La meritocrazia secondo Sua Maestà l’Arsenal

Che i colloqui di lavoro fossero ormai diventati una variante soft del confessionale del Grande Fratello era chiaro da tempo: sorridi con convinzione, proclama che il team building ti eccita più di un viaggio a Bali e l’ingresso è quasi assicurato.

La meritocrazia secondo Sua Maestà l’Arsenal

Nel Regno Unito però, come racconta il Guardian, il delirio selettivo ha raggiunto un nuovo vertice di poesia giuridica: si può legittimamente scartare un candidato se tifa la squadra sbagliata. A deciderlo è stato il giudice Daniel Wright, che con una serietà degna di un annunciatore del Bollettino della Vittoria ha stabilito che un datore di lavoro può respingere l’aspirante impiegato se il suo cuore batte per un club calcistico diverso da quello venerato in ufficio. E così, in un'ipotetica agenzia di marketing londinese abitata da devoti dell’Arsenal, l’arrivo di un tifoso del Tottenham sarebbe paragonabile a introdurre un agente del KGB in una riunione dei servizi segreti di Sua Maestà.

La vicenda nasce dalla querelle legale di Maia Kalina, candidata respinta da un’agenzia di comunicazione. Il suo torto? Non era abbastanza socievole, non amava il pub e non bestemmiava con la dovuta eleganza britannica. L’intervistatrice, con fine intuito antropologico, ha dichiarato di “sentirsi di più” con l’altra candidata. Tradotto: preferiamo chi ride alle battute sul calcetto del giovedì e brinda, possibilmente bestemmiando, a lager tiepida senza batter ciglio. Kalina, russa, ha osato sostenere di essere stata discriminata perché aliena alla triade culturale “birra, parolacce, pub”.

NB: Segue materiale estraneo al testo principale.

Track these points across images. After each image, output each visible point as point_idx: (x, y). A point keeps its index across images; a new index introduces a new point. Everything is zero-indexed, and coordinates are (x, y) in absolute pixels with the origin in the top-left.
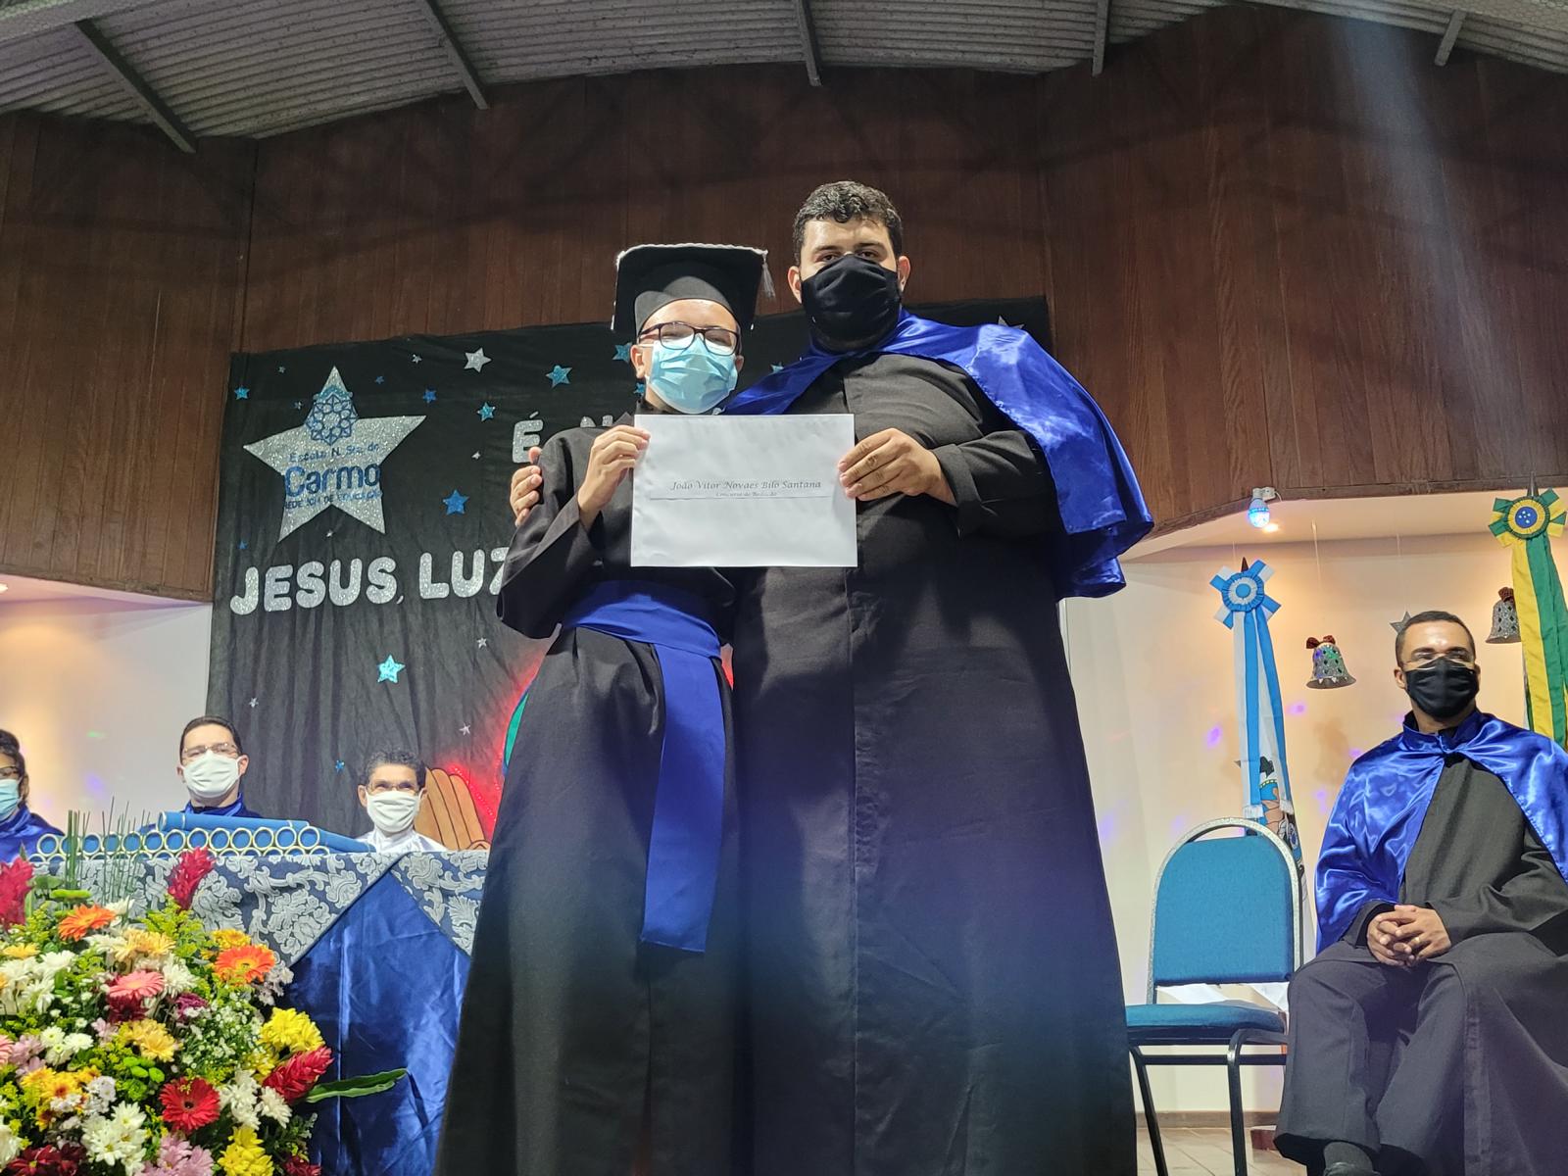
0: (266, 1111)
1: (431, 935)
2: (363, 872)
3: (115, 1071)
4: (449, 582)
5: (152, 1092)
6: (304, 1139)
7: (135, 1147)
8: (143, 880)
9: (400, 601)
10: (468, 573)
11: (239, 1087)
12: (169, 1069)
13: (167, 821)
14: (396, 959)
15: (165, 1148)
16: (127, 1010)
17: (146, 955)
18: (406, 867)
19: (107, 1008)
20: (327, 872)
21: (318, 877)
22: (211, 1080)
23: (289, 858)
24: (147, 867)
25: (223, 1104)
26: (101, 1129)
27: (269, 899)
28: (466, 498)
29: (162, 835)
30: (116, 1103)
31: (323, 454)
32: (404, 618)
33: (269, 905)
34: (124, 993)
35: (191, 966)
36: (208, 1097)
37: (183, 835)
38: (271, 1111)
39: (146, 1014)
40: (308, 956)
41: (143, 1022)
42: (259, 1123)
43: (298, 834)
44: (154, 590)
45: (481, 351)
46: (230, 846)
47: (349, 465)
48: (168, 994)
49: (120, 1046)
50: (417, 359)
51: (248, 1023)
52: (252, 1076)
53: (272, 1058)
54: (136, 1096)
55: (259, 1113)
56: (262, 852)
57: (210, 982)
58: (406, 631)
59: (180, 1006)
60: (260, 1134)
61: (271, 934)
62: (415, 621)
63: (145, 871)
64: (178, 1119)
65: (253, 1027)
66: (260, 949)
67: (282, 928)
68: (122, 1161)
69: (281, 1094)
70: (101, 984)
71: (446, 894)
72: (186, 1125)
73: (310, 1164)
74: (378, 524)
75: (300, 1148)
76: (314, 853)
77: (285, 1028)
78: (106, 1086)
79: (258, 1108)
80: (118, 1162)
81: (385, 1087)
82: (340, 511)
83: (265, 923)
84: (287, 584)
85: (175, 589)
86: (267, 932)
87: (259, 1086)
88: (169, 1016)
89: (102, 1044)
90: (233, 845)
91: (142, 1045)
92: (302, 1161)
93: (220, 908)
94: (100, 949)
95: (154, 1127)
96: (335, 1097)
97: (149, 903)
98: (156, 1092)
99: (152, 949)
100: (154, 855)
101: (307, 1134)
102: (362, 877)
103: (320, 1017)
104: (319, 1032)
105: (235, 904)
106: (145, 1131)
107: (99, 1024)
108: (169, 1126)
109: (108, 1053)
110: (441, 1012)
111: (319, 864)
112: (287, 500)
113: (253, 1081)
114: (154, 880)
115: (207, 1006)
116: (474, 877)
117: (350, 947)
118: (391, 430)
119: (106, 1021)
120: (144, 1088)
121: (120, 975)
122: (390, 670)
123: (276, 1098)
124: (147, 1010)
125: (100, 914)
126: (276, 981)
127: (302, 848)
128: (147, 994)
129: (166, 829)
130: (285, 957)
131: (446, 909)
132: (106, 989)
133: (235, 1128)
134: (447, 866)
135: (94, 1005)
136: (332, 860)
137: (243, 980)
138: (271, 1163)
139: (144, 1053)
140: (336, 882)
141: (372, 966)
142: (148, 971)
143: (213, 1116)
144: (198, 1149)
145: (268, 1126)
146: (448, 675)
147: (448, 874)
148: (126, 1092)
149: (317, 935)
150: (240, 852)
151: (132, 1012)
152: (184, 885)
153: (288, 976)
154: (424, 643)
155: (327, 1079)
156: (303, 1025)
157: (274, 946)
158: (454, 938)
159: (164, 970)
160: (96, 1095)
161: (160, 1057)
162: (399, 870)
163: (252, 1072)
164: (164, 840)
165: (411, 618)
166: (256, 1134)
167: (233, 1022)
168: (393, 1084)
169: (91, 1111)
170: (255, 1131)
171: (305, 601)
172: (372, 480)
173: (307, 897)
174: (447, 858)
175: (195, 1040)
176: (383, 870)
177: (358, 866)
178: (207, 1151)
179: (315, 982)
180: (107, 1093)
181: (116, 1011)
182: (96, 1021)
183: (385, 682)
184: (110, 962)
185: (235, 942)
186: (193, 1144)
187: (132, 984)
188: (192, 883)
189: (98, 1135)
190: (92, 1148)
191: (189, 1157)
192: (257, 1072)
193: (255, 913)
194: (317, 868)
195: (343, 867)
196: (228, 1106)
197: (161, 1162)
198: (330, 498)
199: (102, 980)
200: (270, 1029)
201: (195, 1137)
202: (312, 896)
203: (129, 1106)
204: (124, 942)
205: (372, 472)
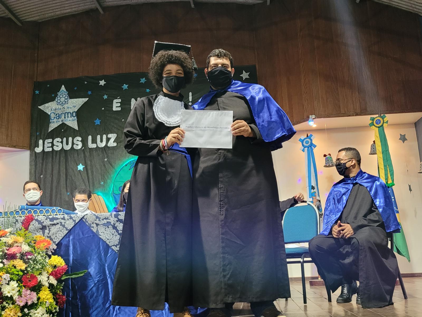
0: (50, 282)
1: (94, 236)
2: (75, 219)
3: (10, 273)
4: (96, 143)
5: (20, 278)
6: (61, 289)
7: (15, 292)
8: (15, 223)
9: (83, 149)
10: (102, 141)
11: (43, 276)
12: (24, 272)
13: (21, 208)
14: (84, 241)
15: (24, 292)
16: (12, 257)
17: (17, 242)
19: (6, 256)
20: (65, 220)
21: (63, 221)
22: (35, 274)
23: (54, 216)
24: (16, 220)
25: (39, 280)
26: (6, 288)
27: (49, 227)
28: (101, 120)
29: (20, 211)
30: (10, 281)
31: (60, 109)
32: (84, 153)
33: (49, 229)
34: (11, 252)
35: (29, 245)
36: (35, 279)
37: (26, 211)
38: (52, 282)
39: (17, 258)
40: (61, 242)
41: (17, 260)
42: (49, 285)
43: (57, 210)
44: (14, 147)
45: (103, 80)
46: (38, 214)
47: (68, 112)
48: (23, 252)
49: (11, 266)
50: (86, 83)
51: (45, 259)
52: (46, 273)
53: (52, 268)
54: (15, 279)
55: (49, 283)
56: (47, 215)
57: (34, 249)
58: (85, 157)
59: (26, 255)
60: (49, 288)
61: (50, 236)
62: (87, 154)
63: (15, 221)
64: (27, 284)
65: (46, 260)
66: (47, 240)
67: (53, 235)
68: (12, 296)
69: (54, 277)
70: (5, 250)
71: (97, 225)
72: (29, 286)
73: (63, 295)
74: (76, 128)
75: (60, 291)
76: (61, 215)
77: (55, 260)
78: (7, 276)
79: (48, 281)
80: (11, 296)
81: (82, 275)
82: (66, 124)
83: (49, 234)
84: (51, 144)
85: (21, 146)
86: (49, 236)
87: (48, 276)
88: (24, 258)
89: (6, 266)
90: (39, 214)
91: (17, 266)
92: (60, 295)
93: (36, 230)
94: (4, 241)
95: (21, 287)
96: (69, 278)
97: (17, 229)
98: (21, 278)
99: (18, 241)
100: (18, 217)
101: (62, 288)
102: (74, 221)
103: (65, 258)
104: (64, 261)
105: (40, 229)
106: (18, 288)
107: (5, 261)
108: (25, 286)
109: (7, 268)
110: (97, 255)
111: (63, 218)
112: (50, 121)
113: (47, 274)
114: (18, 223)
115: (34, 255)
117: (72, 239)
118: (80, 102)
119: (7, 260)
120: (17, 277)
121: (10, 248)
122: (81, 167)
123: (53, 278)
124: (18, 257)
125: (4, 232)
126: (52, 248)
127: (58, 214)
128: (17, 252)
129: (21, 210)
130: (54, 242)
131: (97, 228)
132: (6, 251)
133: (42, 287)
134: (97, 217)
135: (3, 256)
136: (66, 216)
137: (43, 248)
138: (52, 295)
139: (17, 268)
140: (67, 222)
141: (78, 244)
142: (17, 246)
143: (36, 283)
144: (33, 292)
145: (51, 286)
146: (97, 168)
147: (98, 219)
148: (13, 278)
149: (63, 236)
150: (41, 215)
151: (14, 257)
152: (27, 224)
153: (55, 247)
154: (90, 160)
155: (67, 273)
156: (60, 259)
157: (51, 239)
158: (100, 236)
159: (22, 246)
160: (5, 279)
161: (22, 269)
162: (85, 219)
163: (46, 272)
164: (20, 213)
165: (86, 153)
166: (48, 288)
167: (41, 259)
168: (84, 274)
169: (4, 283)
170: (48, 287)
171: (56, 148)
172: (74, 115)
173: (60, 226)
174: (97, 215)
175: (31, 264)
176: (80, 219)
177: (73, 218)
178: (35, 292)
179: (63, 248)
180: (8, 278)
181: (9, 257)
182: (4, 260)
183: (79, 170)
184: (7, 245)
185: (41, 239)
186: (31, 291)
187: (13, 250)
188: (28, 224)
189: (6, 289)
190: (4, 292)
191: (30, 294)
192: (48, 272)
193: (46, 231)
195: (69, 218)
196: (40, 281)
197: (22, 296)
198: (63, 121)
199: (5, 249)
200: (51, 261)
201: (31, 289)
203: (14, 281)
204: (11, 239)
205: (74, 114)
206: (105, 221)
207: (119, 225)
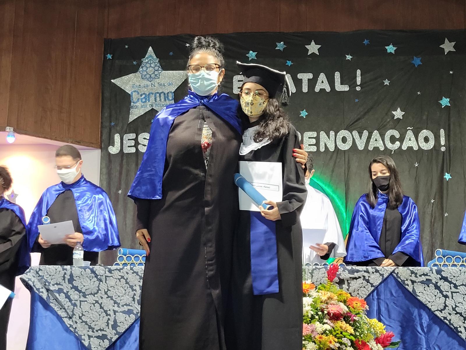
2: (382, 273)
18: (398, 272)
20: (369, 273)
21: (366, 274)
33: (348, 283)
47: (160, 91)
61: (350, 293)
67: (354, 291)
71: (413, 282)
81: (398, 346)
83: (348, 289)
102: (382, 275)
111: (366, 270)
116: (422, 276)
131: (414, 287)
134: (412, 272)
136: (370, 269)
140: (372, 276)
147: (413, 275)
149: (368, 294)
162: (395, 273)
173: (362, 281)
174: (412, 270)
176: (389, 273)
177: (380, 271)
193: (344, 286)
194: (365, 271)
195: (375, 271)
202: (364, 281)
206: (424, 278)
207: (442, 284)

E qui il capolavoro del giudice, che con olimpico aplomb le ha spiegato che non esiste alcuno stereotipo sugli inglesi sempre ubriachi e sboccati, pur ammettendo che un numero “considerevole” corrisponde esattamente a quella descrizione. Un esercizio di equilibrismo logico che neppure i sofisti dell’antica Grecia.

Ora, che il calcio in Inghilterra non sia sport ma fede lo si sapeva. La rivalità tra Arsenal e Tottenham, nata a inizio Novecento quando i Gunners si trasferirono da Woolwich a Highbury, è diventata negli anni una saga degna dei Tudor: intrighi, tradimenti e un odio ricamato di canzoni da pub. Non stupisce quindi che oggi possa decidere anche le sorti di un colloquio di lavoro: la fedeltà calcistica, oltremanica, vale più della fedeltà coniugale. Il paradosso è che mentre discriminazioni di genere o di età vengono trattate con un certo fastidio burocratico, quella calcistica riceve la benedizione di un tribunale.

Se non ami i Gunners, sei un sabotatore potenziale della pace aziendale. Se invece guadagni meno del collega maschio, è “il mercato, darling”. Un destino che Shakespeare, con il suo talento per le tragedie domestiche, avrebbe trovato irresistibile. In quell’aula di tribunale, insomma, la meritocrazia si è arresa, con buona pace dei manuali di management: meglio assumere un mediocre che indossa la sciarpa giusta che un genio in odore di blasfemia calcistica. Perché se la competenza può essere opzionale, la fedeltà calcistica mai.